Carlo Conti lo ha detto chiaramente nei giorni scorsi e lo ha ribadito ai nostri microfoni: uno dei problemi principali è che i gruppi non si presentano e quindi è meglio levarsi dalla testa di vedere sul palco quelli che lo scorso anno hanno fatto un po' di clamore, tipo i citati Thegiornalisti, ma anche Ex-Otago, Cosmo, Motta e Calcutta. Non parliamo di uno come Iosonouncane, autore di uno degli album più belli, ricercati e, sì, complessi del 2015 (e degli ultimi anni) che forse quel pubblico non potrebbe mai capire, ma di gente che è passata in radio e in tv e pare sia anche piaciuta: "Naturalmente non puoi rappresentare tutta la musica italiana – ha detto Conti – e mi dispiace che certe sfaccettature e certi sapori non vengano proprio presentati, forse perché alcuni artisti hanno paura di perdere quel loro mondo e i loro fedelissimi". Benissimo, Conti ha ragione, ma se quei gruppi rinunciano assolutamente a tentare la strada Sanremo forse un po' di colpa ce l'ha pure chi in questi anni ha cambiato senza cambiare veramente. In venti giorni sono usciti o usciranno album di cui si è molto chiacchierato, album belli, poetici, attuali, che rappresentano un bello spaccato dell'Italia musicale: i Baustelle, Mannarino (subito primo in classifica), Brunori Sas – un album incredibilmente bello -, uscirà Diodato, che un Sanremo l'ha fatto con poca fortuna, ma anche aertisti come Mecna, che forse, però, in quel palco non vedono altro che il supermercato della musica italiana, qualcosa che guarda più al contenitore che al contenuto.

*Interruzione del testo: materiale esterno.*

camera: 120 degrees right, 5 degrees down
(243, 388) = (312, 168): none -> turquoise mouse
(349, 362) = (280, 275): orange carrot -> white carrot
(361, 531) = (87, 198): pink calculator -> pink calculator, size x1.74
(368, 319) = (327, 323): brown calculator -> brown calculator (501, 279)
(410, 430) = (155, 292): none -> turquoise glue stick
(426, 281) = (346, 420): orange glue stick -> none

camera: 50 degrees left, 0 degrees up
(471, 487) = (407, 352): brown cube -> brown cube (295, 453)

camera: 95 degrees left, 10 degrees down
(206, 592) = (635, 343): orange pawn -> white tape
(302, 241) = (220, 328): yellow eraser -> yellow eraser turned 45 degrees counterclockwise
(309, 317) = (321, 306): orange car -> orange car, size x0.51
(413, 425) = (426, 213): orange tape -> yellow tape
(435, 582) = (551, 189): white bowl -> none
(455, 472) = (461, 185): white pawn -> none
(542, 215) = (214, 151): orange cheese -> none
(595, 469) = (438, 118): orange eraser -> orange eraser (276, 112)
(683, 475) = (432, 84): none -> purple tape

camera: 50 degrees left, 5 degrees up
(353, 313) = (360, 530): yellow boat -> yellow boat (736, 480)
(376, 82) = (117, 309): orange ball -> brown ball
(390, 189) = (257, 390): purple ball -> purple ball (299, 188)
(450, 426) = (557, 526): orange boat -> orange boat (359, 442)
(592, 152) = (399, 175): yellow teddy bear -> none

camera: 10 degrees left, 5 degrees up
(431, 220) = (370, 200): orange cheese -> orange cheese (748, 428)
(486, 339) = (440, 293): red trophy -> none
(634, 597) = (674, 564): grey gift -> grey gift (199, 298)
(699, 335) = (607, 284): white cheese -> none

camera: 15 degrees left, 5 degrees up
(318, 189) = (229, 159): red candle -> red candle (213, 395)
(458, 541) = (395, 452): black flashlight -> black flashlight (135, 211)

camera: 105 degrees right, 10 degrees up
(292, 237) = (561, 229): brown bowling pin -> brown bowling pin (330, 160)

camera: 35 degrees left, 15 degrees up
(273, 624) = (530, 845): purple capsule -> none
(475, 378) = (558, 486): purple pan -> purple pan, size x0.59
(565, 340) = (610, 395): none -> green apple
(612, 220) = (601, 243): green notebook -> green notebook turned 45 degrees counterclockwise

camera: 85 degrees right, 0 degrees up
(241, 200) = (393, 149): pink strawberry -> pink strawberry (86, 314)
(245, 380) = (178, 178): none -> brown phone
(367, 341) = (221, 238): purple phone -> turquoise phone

Insomma, il discorso, gira e volta, è sempre quello: Sanremo, non potendo più essere Ferro, Liga e Vasco, è e deve essere Al Bano, D'Alessio, Mannoia e pure una selezione dei talent (una selezione!), ma potrebbe anche permettersi di guardarsi con un po' di autocritica e chiedersi se quelle 22 canzoni siano veramente il meglio che l'Italia offre, se quello che abbiamo ascoltato ieri sia veramente uno spaccato credibile di quello che si ascolta oggi (Bernabei? Atzei? Elodie? Veramente?). Se poi è il meglio che hanno offerto le proposte, beh, chapeau, la nostra massima solidarietà a Conti e a chi fa il meglio che può con quello che ha. Tanto Sanremo è Sanremo e anche quest'anno sarà il caso televisivo dell'anno, come sempre.